Whether you’re towing a boat for a day of fishing, pulling a camper for a weekend in the great outdoors or towing a trailer full of items from one spot to another, towing remains popular among scores of Americans.
But while towing a boat to the local lake for a day out on the water can be fun, too often activities that involve towing end in accidents. The NHTSA reports that there are over 50,000 accidents every year related to towing.
To make sure you’re doing it right and are still able to tow your boat, car, RV or other item around, here are some key dos-and-don’ts.
A weight distribution hitch is essential. This helps ensure a smooth ride while you’re towing and keeps both the thing being towed and the towing vehicle level while allowing you to two the maximum capacity of whatever hitch you have. A weight distribution hitch improves your ability to steer and to stop, corrects tow vehicle sag and can correct trailer sway when used with sway control. Weight distribution systems are recommended if your trailer weight is more than 50 percent of your vehicle’s weight.
Let’s say you’re towing a boat with an everyday rear-mounted hitch. When you do that, the tongue weight of the trailer is transferred to your vehicle’s rear axle, which can cause the back end of your vehicle to be raised. Over time, that rear axle is taking the weight of both the trailer and the vehicle itself. This can lead to a decrease in vehicle performance and cause trailer sway.
Instead of dealing with this sort of problem, a weight distribution hitch can make things a lot easier and safer. A weight distribution system uses spring bars to apply leverage on the system. This transfers the weight of your trailer load to the axles on your vehicle and the trailer.
You might be wondering, how do I know if I need a weight distribution system. You might need one if:
- The weight of your trailer is more than half of your vehicle’s weight.
- You have trailer sway when towing.
- You’re having difficulty steering.
- You notice the rear of your vehicle sags when hooked up to a trailer.
Whether by crosswinds, too little spring bar tension or poor weight distribution in the trailer, trailer sway happens a lot. In fact, a 35-mph crosswind could put as much as 3,440 pounds of force pushing on the side of a large trailer, according to a study by Knott Laboratory.
Using a weight distribution system can help limit trailer sway by making the weight more evenly distributed. A sway control device is almost standard when it comes to weight distribution systems. In fact, in many cases, sway control is build into them. Trailer sway devices come in 2 basic types – those that reduce sway once it has begun and those that work to prevent sway altogether.

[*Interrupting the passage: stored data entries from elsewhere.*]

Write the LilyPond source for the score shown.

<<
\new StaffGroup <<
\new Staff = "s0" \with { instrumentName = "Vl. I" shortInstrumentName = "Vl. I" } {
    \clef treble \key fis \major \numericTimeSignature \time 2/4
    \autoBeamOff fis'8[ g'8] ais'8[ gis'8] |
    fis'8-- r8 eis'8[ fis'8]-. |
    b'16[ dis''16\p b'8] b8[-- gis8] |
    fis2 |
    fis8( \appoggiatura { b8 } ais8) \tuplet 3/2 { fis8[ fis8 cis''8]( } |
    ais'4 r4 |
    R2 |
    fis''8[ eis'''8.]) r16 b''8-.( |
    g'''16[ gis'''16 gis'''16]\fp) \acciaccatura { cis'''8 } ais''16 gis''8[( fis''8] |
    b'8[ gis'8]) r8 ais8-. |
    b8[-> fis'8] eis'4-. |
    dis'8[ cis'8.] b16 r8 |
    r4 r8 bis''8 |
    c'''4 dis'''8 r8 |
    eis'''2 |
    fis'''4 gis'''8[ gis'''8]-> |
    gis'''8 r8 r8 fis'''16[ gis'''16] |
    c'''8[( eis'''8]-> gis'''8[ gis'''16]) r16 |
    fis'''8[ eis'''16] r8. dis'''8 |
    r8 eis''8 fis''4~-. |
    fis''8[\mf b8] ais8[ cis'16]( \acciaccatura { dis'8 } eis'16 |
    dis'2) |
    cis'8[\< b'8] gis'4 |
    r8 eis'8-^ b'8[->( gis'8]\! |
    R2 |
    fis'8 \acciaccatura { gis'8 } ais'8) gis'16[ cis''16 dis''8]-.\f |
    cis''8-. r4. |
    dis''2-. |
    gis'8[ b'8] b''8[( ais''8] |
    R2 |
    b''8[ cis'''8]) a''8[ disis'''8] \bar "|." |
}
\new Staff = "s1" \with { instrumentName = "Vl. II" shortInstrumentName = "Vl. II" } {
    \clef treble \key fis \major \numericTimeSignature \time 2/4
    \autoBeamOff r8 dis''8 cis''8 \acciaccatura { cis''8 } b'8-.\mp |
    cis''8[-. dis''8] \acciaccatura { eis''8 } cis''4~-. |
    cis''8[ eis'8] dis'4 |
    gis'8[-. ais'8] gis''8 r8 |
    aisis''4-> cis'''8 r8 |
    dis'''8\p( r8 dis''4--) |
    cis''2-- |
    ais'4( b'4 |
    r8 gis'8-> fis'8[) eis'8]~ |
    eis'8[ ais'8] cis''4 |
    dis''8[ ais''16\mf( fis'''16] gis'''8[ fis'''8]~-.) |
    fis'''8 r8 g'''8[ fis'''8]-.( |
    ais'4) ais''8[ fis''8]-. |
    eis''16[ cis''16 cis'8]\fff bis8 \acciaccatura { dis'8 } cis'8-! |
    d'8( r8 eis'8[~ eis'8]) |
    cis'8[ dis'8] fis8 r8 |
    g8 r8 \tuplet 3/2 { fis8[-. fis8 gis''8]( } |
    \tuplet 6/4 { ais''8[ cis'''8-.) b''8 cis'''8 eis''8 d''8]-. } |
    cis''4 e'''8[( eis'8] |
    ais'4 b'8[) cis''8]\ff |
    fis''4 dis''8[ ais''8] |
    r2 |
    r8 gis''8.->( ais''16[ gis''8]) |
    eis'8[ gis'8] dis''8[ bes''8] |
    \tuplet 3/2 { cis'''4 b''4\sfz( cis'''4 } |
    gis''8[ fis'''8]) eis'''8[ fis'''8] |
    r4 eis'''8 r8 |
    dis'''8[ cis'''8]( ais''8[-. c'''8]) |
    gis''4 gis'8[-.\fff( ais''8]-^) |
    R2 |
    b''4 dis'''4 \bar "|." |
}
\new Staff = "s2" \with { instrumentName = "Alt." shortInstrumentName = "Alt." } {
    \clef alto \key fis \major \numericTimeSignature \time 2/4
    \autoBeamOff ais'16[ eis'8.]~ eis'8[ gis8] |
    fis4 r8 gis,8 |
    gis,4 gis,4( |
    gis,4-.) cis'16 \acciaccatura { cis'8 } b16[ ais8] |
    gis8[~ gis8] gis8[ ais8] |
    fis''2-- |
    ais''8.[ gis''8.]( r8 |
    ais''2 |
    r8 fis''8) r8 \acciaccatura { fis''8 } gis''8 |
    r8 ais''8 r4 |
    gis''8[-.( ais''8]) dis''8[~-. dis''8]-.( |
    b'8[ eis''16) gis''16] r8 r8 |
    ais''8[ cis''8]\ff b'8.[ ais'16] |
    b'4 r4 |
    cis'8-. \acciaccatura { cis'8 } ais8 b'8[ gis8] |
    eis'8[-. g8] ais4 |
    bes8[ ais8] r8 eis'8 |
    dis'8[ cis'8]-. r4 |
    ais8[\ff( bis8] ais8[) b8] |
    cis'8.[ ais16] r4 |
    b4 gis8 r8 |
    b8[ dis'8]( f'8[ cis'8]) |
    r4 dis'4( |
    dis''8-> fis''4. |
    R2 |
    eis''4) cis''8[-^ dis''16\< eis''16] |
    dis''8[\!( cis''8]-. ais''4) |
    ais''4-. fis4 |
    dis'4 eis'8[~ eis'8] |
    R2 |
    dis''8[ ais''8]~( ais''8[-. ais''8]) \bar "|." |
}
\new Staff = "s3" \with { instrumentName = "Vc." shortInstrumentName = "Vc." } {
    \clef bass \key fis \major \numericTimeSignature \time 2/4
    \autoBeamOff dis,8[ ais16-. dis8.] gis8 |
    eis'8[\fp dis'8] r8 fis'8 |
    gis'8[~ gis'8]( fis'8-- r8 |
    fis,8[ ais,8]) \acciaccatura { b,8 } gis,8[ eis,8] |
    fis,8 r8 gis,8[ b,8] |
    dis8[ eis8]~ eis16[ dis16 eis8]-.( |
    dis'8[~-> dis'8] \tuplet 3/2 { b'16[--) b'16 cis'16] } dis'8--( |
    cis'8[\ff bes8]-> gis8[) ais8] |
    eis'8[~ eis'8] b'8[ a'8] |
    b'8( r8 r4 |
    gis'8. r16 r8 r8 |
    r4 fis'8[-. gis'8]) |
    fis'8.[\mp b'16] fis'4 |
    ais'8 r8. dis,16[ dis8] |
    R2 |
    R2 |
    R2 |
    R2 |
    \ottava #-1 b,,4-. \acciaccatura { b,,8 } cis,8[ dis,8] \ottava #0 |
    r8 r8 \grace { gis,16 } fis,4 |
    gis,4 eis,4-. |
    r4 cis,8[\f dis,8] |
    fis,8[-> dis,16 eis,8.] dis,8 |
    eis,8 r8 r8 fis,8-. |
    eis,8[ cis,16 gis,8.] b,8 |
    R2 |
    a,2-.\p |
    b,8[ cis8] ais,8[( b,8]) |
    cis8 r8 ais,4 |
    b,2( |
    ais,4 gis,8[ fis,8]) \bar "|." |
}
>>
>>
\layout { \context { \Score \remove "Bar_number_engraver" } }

Sway control systems rely on friction to keep your trailer from moving around too much once swaying has begun. Independent friction sway control bolts onto one end of a trailer frame and the other end is hooked to a sway control hitch on the other end. These attachments help supply tension to keep the trailer in a straight line. As a vehicle moves, friction pads work to create resistance to help in correcting trailer sway and controlling trailer sway.
Dependent sway (2-point) control is built into weight distribution systems are create resistance when a trailer moves to force it to stay in line. If a trailer is going to sway under this configuration, it must overcome a great deal of resistance and make the frictional resistance brackets on both sides slide underneath the system’s spring bars.
There are many types of weight distribution systems available to give you plenty of sway control and help with trailer sway control. If you’re in the market for one, know that weight distribution hitches come in two weight ratings: gross trailer weight (weight of a fully loaded trailer in towing condition) and tongue weight (weight of the cargo you’re towing and the weight of the cargo behind your vehicle’s rear axle).
To help you sort it all out, trailer manufacturing companies can help you find the best system for your needs.